Together governments of the world must come together to end the absurdity of the rich and multinational corporations stashing over $21tn in offshore bank accounts to avoid paying their fair share of taxes and then demanding that their respective governments impose an austerity agenda on their working families.

It is not acceptable that the fossil fuel industry continues to make huge profits while their carbon emissions destroy the planet for our children and grandchildren.

It is not acceptable that a handful of multinational media giants, owned by a small number of billionaires, largely control the flow of information on the planet.

It is not acceptable that trade policies that benefit large multinational corporations and encourage a race to the bottom hurt working people throughout the world as they are written out of public view.

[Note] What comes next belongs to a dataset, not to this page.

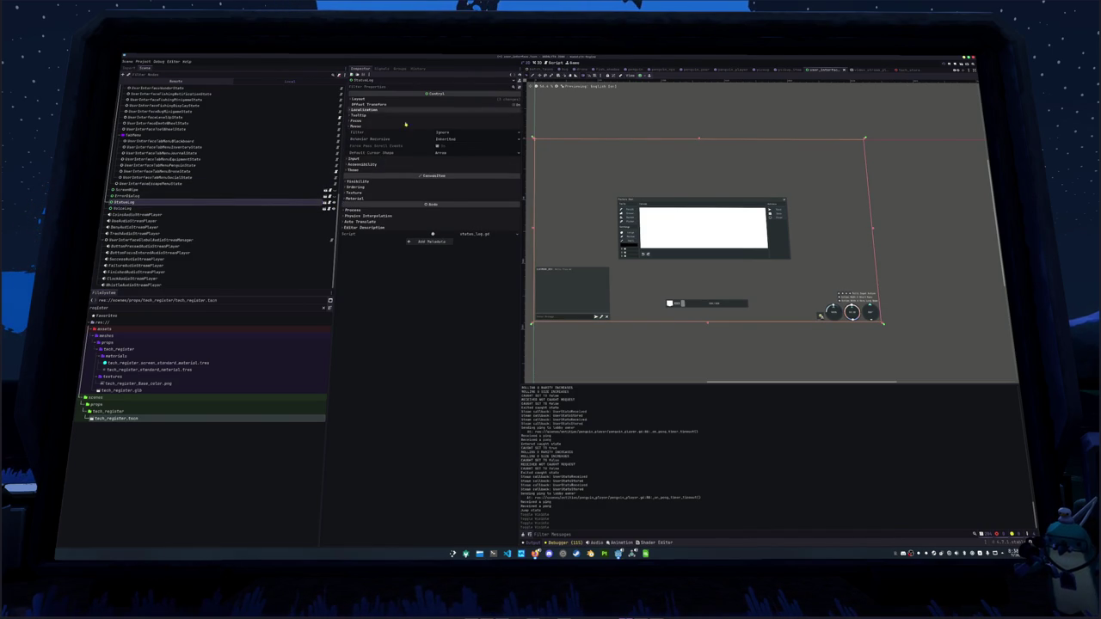
pyautogui.click(263, 209)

It is not acceptable that, with the cold war long behind us, countries around the world spend over $1tn a year on weapons of destruction, while millions of children die of easily treatable diseases.

In order to effectively combat the rise of the international authoritarian axis, we need an international progressive movement that mobilizes behind a vision of shared prosperity, security and dignity for all people, and that addresses the massive global inequality that exists, not only in wealth but in political power.

Such a movement must be willing to think creatively and boldly about the world that we would like to see. While the authoritarian axis is committed to tearing down a post-second world war global order that they see as limiting their access to power and wealth, it is not enough for us to simply defend that order as it exists now.

We must look honestly at how that order has failed to deliver on many of its promises, and how authoritarians have adeptly exploited those failures in order to build support for their agenda. We must take the opportunity to reconceptualize a genuinely progressive global order based on human solidarity, an order that recognizes that every person on this planet shares a common humanity, that we all want our children to grow up healthy, to have a good education, have decent jobs, drink clean water, breathe clean air and live in peace.